» SELECTED PASSAGE
++++++++++++++++++++

Bishop's Message

Peace Be With You!

Peace Be With You!

This was the greeting the risen Lord gave His frightened disciples when He appeared among them on the evening of the first day of the week. The gospels tell us the disciples were in great fear because of the arrest, torture and crucifixion of Jesus, and the news that the tomb of Jesus had been opened and His body was not in it. They feared the Jews, the Roman soldiers and even Jesus before they were sure of His resurrection. Fear of the unknown had caused the disciples to panic and, according to the Gospel of John, they hid in a house and had the doors locked. Then Jesus appeared, stood among them and said, “Peace be with you.” He also showed them His hands and His side. The disciples’ fears were dispelled and they were glad. (John 20:19–23)

The disciples had followed Jesus for three and a half years, and had seen numerous miracles performed by Him. They listened in awe to His teachings about the kingdom of God. They were the witnesses when He healed the sick, cast out demons and even raised the dead. But unless they genuinely experienced Jesus in their lives and believed in Him, they still panicked when they encountered unknown perils. These were natural reactions of man throughout history, and also of Christians today.

At the beginning of the COVID-19 outbreak early this year there was panic among people in the coronavirus epicentres of the affected countries, which included Singapore and several developed nations. The overreaction was due mainly to the fact that COVID-19 was an unknown virus, and people did not know what to expect. All of a sudden they seemed to have lost their rationality and sound judgement.

++++++++++++++++++++

» AVAILABLE DATA
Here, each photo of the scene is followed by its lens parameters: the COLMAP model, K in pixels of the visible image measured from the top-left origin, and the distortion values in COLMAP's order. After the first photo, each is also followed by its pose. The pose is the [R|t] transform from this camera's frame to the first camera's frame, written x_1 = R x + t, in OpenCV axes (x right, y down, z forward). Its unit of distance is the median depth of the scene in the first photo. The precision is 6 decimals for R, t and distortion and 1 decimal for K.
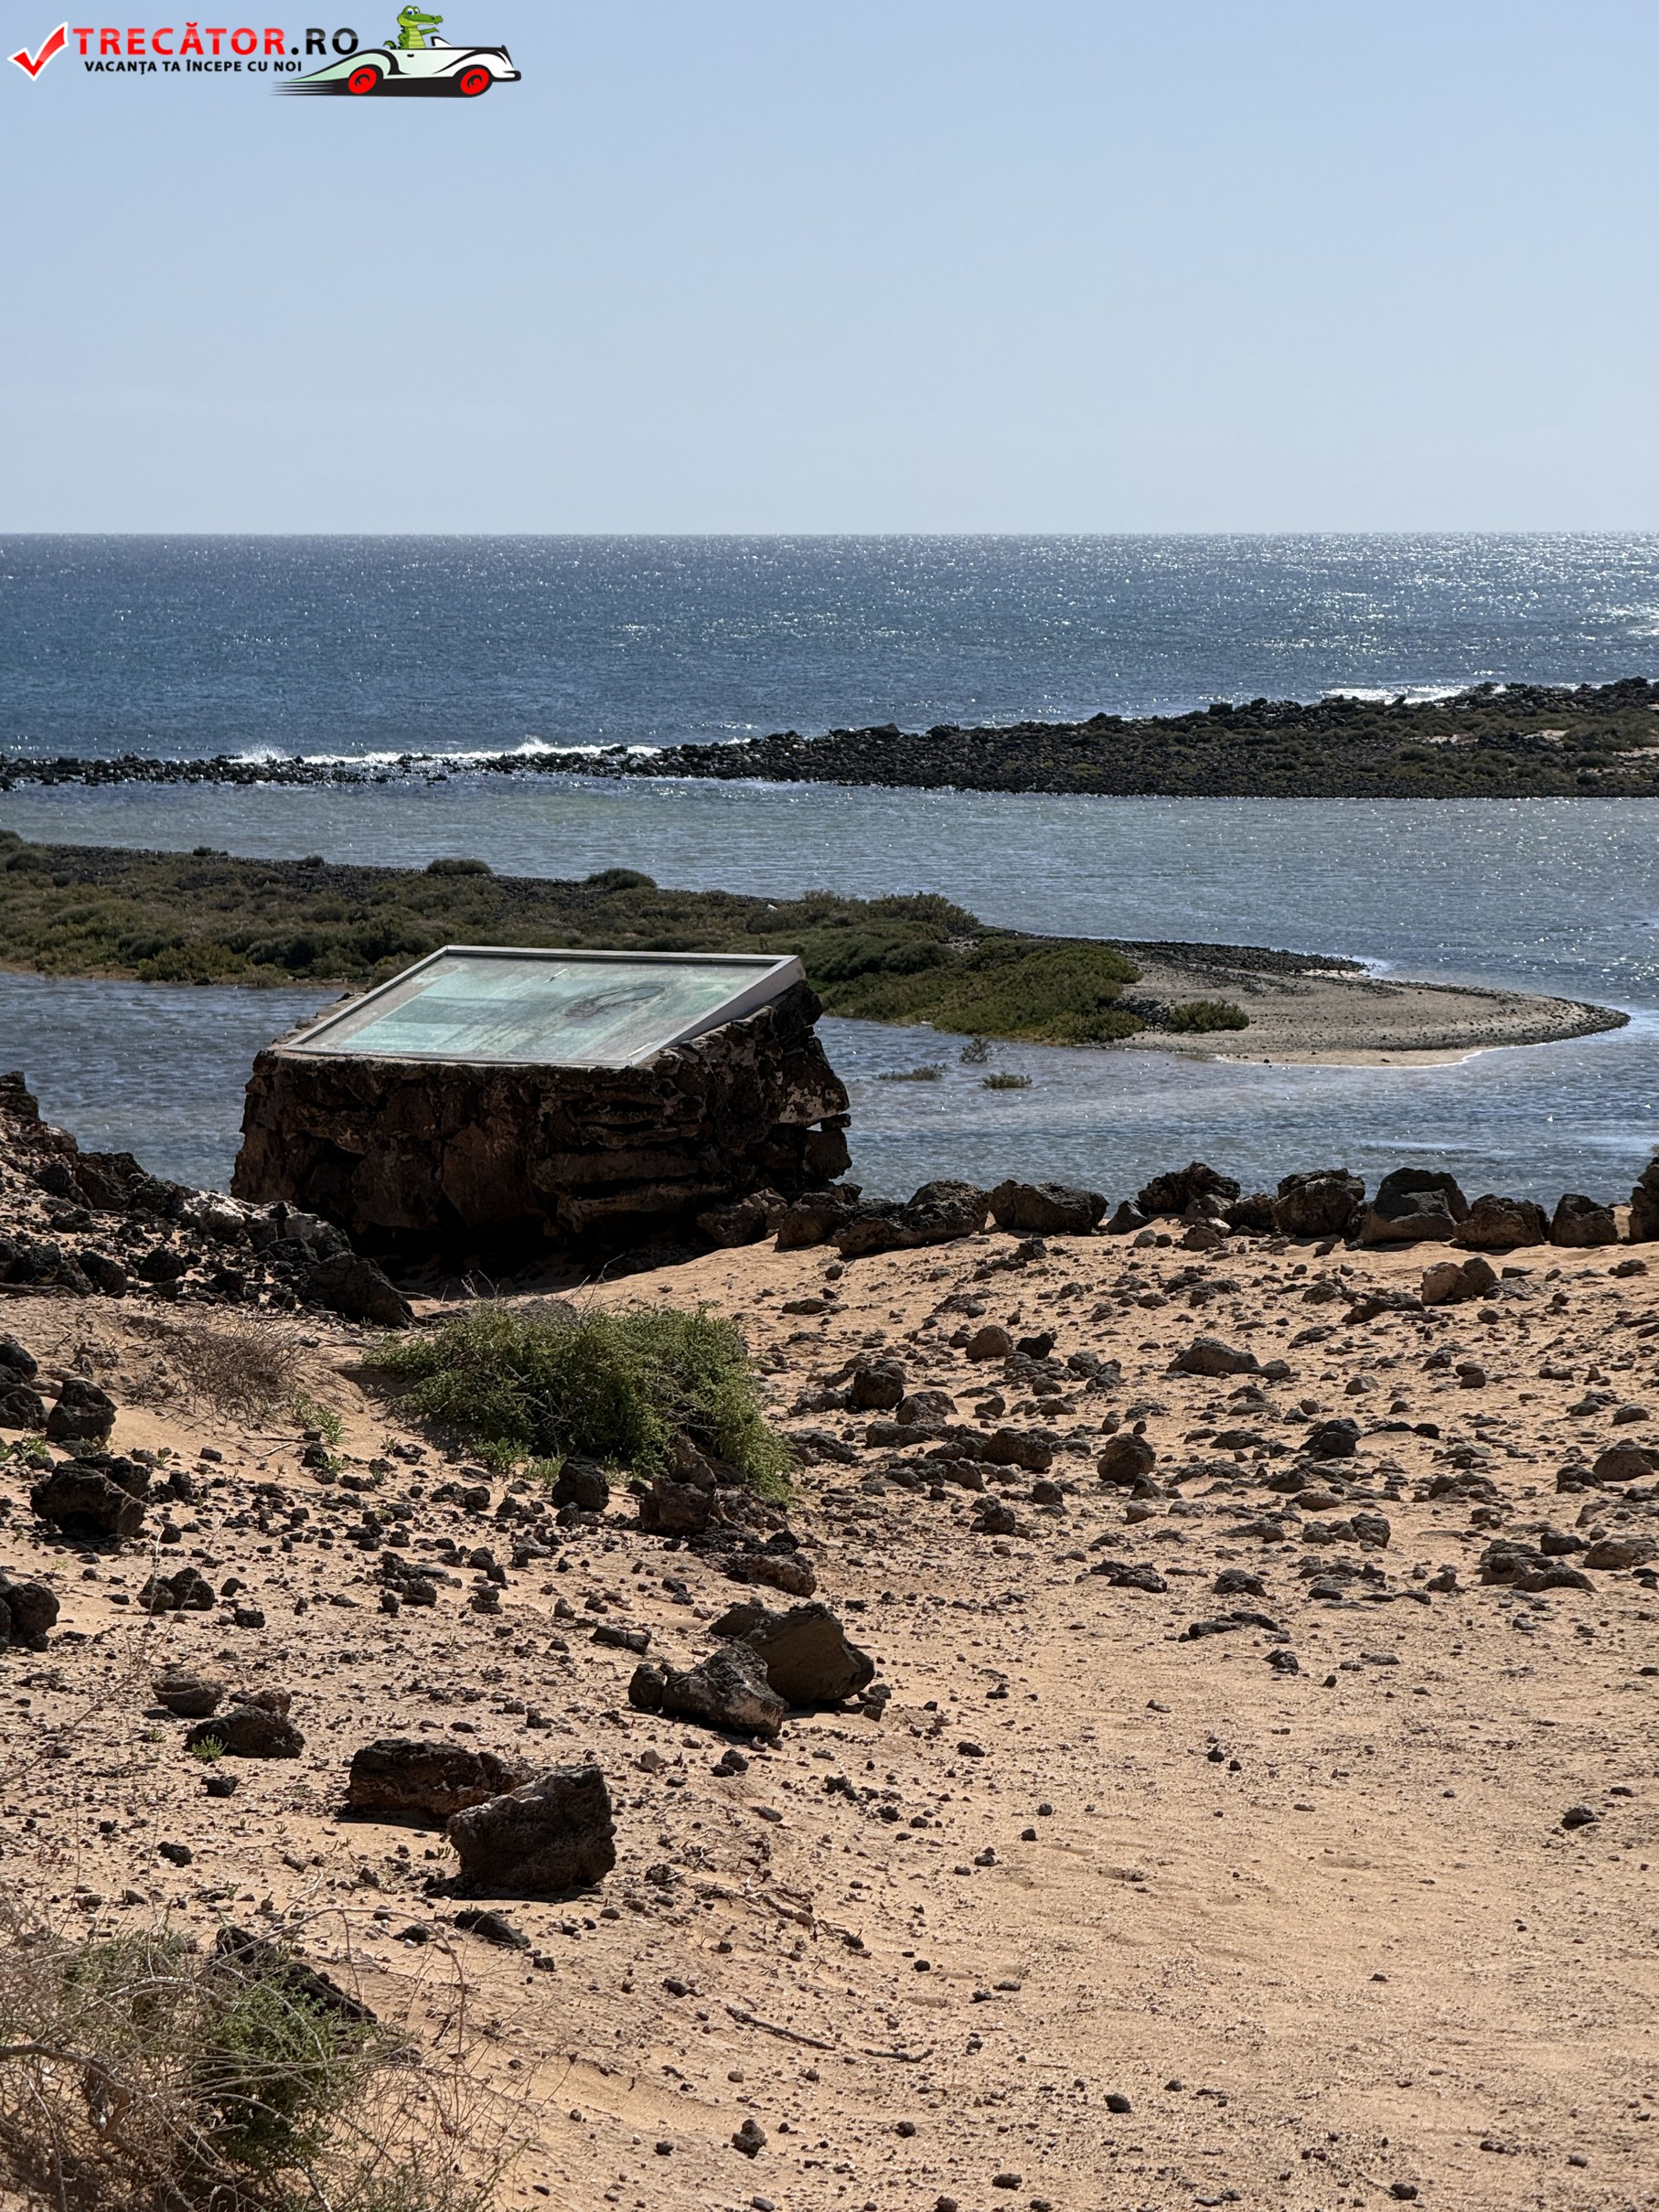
lens RADIAL K [[7759.1, 0, 829.5], [0, 7759.1, 1106.0], [0, 0, 1]] dist [-0.011119, 0.304001]
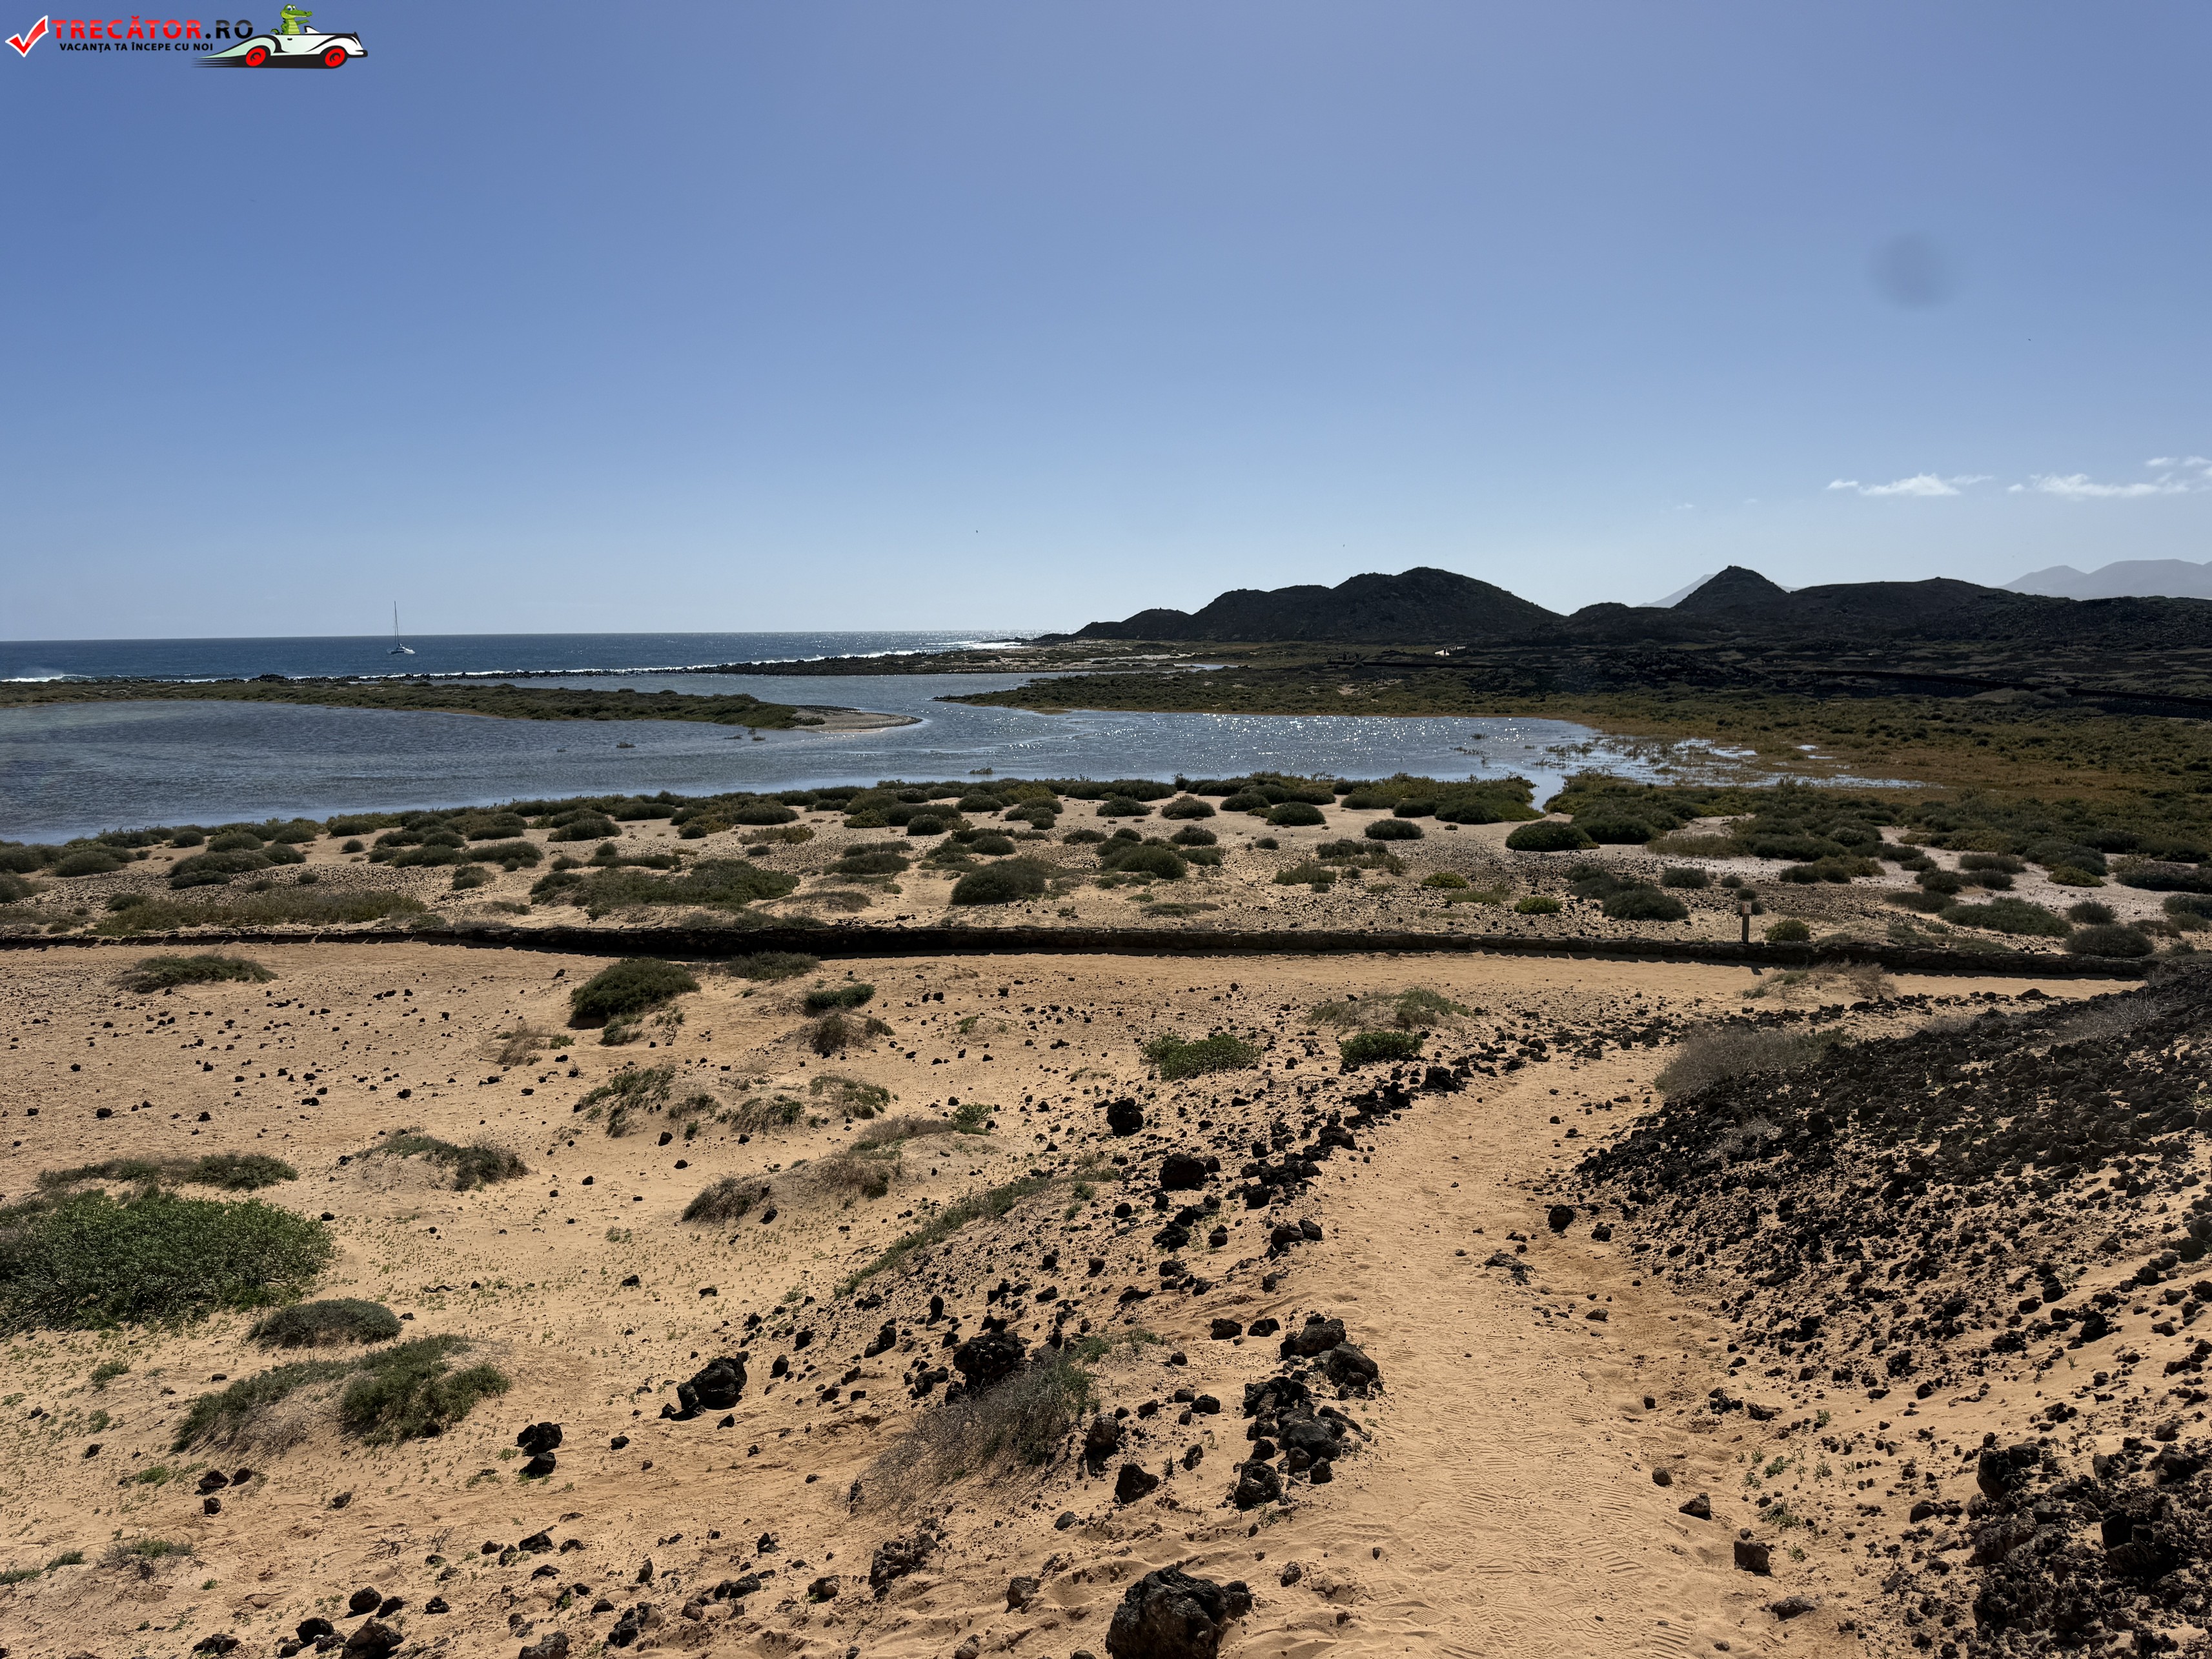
lens RADIAL K [[1536.9, 0, 1094.1], [0, 1536.9, 833.5], [0, 0, 1]] dist [0.124719, -0.196449]
pose [[0.976249, -0.042820, 0.212379, 0.019488], [0.030567, 0.997691, 0.060648, 0.002257], [-0.214485, -0.052716, 0.975304, 0.210646]]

++++++++++++++++++++

» WORK TO BE COMPLETED
Duplicate this part of the bishop's message, starting at "Bishop's Message" and ending at "glad. (John 20:19–23)".

» TASK SOLUTION
Bishop's Message

Peace Be With You!

Peace Be With You!

This was the greeting the risen Lord gave His frightened disciples when He appeared among them on the evening of the first day of the week. The gospels tell us the disciples were in great fear because of the arrest, torture and crucifixion of Jesus, and the news that the tomb of Jesus had been opened and His body was not in it. They feared the Jews, the Roman soldiers and even Jesus before they were sure of His resurrection. Fear of the unknown had caused the disciples to panic and, according to the Gospel of John, they hid in a house and had the doors locked. Then Jesus appeared, stood among them and said, “Peace be with you.” He also showed them His hands and His side. The disciples’ fears were dispelled and they were glad. (John 20:19–23)